### [Source excerpt]
::::::::

Adam Douglas Driver (born November 19, 1983) is an American actor. Recognized for his collaborations with auteur filmmakers, he is the recipient of various accolades, including nominations for two Academy Awards, four Primetime Emmy Awards and a Tony Award, making him one of few performers nominated for the Triple Crown of Acting.
Driver made his Broadway debut in Mrs. Warren's Profession (2010) and subsequently appeared in Man and Boy (2011). He rose to prominence with a supporting role in the HBO comedy-drama series Girls (2012–2017), for which he received three consecutive Primetime Emmy nominations. Driver began his film career in supporting roles in Steven Spielberg's Lincoln (2012), Noah Baumbach's Frances Ha (2012), and the Coen brothers' Inside Llewyn Davis (2013). He won the Volpi Cup for Best Actor for his lead role in the drama Hungry Hearts (2014).
Driver gained wider recognition for playing Kylo Ren in the Star Wars sequel trilogy (2015–2019). He starred as a poet in Jim Jarmusch's Paterson (2016), and had supporting roles in Martin Scorsese's religious epic Silence (2016) and Steven Soderbergh's heist comedy Logan Lucky (2017). In 2019, he returned to the stage in the Broadway revival of Burn This, for which he was nominated for the Tony Award for Best Actor in a Play. He garnered consecutive Academy Award nominations: Best Supporting Actor for Spike Lee's BlacKkKlansman (2018) and Best Actor for Noah Baumbach's Marriage Story (2019). He has since starred in Ridley Scott's period films The Last Duel and House of Gucci (both 2021), and Baumbach's satire White Noise (2022).

::::::::

### [Data]
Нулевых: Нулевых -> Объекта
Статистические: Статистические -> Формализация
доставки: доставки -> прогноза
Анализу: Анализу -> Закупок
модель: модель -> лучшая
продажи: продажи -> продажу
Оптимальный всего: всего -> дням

::::::::

### [Given instruction]
In the text on Adam Driver, which film earned him the Volpi Cup for Best Actor?

### [Right answer]
Hungry Hearts (2014)